Extract provided –
- - -

Archive for August, 2009

Numbers, Games

August 27th, 2009  |  Published in Autoritrato Veritiero, Signs

  1. The heart, the linguam, the earth’s core, the tongue.
  2. The eyes, the ears, the arms, the legs, the jaws, the twins.
  3. The true eyes, the witches, the French knights-vigilante, the Trinity.
  4. The dog’s legs, the inner planets, Death in Asia, the seasons and the winds.
  5. The starfish’s arms, the fingers, the toes, the senses.
  6. The monk’s dots, 111th the Beast’s mark, the true senses.
  7. The Seas, the Deadly Sins, the Dwarves, the Virtues.

I’ve been mining the archives, sorting old papers, smudged, marked up copies of dead stories, ghost-poems, unsent thoughts on friends’ sleeping novels. Dust in the nose, a note I wrote to myself two years ago to watch for spiders.

- - -

Dataset section –
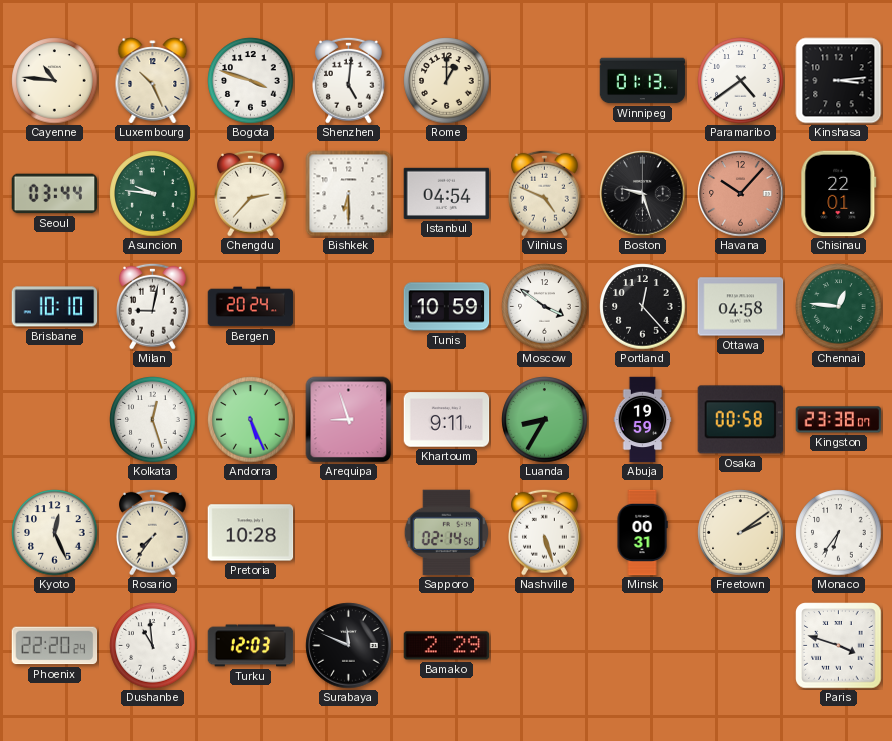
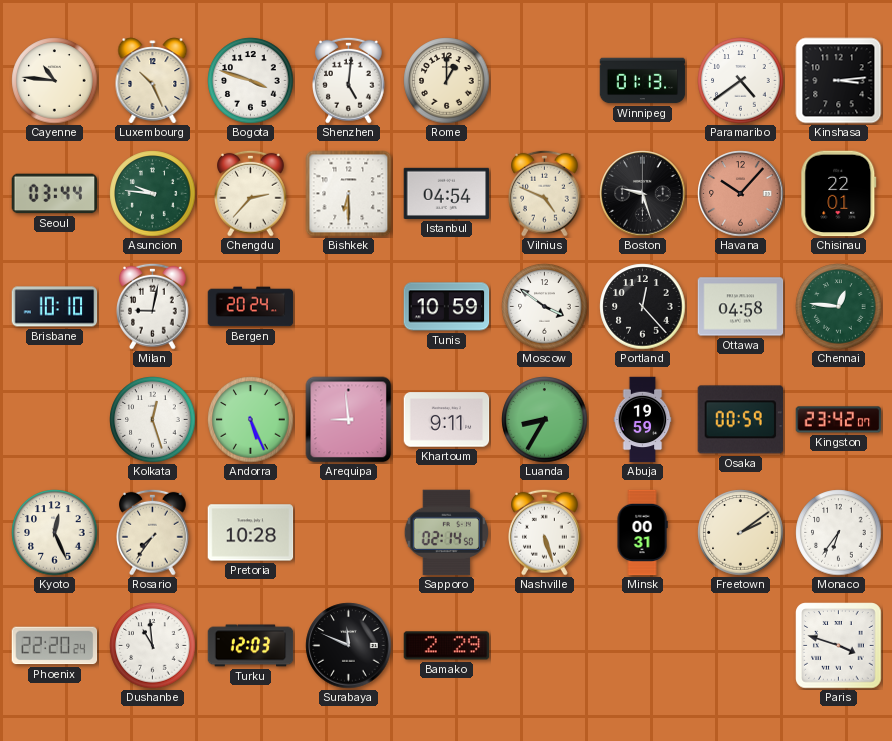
Arequipa: 8:57 -> 8:59
Osaka: 00:58 -> 00:59
Kingston: 23:38 -> 23:42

- - -

The task – Carry the "Numbers, Games" blog post forward from its last sentence, the note about watching for spiders, without touching on the data.

The output –
I like lists and poems mortared up from lists. Lists ask us to link together any number of items, however strange, and to withhold our questions until the end. Lists beg us to logically concatenate a bunch of crazy bullshit, then to sum up that concatenation—to find the stolen topaz dropped in the outhouse muck.

  1. The snake eats you.
  2. The snake dies of indigestion.
  3. The snake is a wheel of fire.

This last exemplary list is very important to the moral fate of humanity. I wrote it during the dark Bush years, before my lists were tamed by city-dwelling, rent-paying, and drink. Then, my lists grew like wild hawthorn, crêpe-white jonquils, the dry whirling fruits of a starving Prospect Park ailanthus, or the horns on gray, shag-coated goats. This last list grew backwards through logic, shedding its brains as it went like some Greek king off his rocker. It is named “The Order of Evils.”

  1. Strangling Wholpins
  2. The Pursuit of the Worthless
  3. Squatting Over the Qur’ān
  4. Literary Bugbears
  5. “More is Less”
  6. Cell Phone-Pas
  7. Dixie Cups of Tequila
  8. Onion Dip Gone Bad
  9. Movie-Dinosaur Sound “FX”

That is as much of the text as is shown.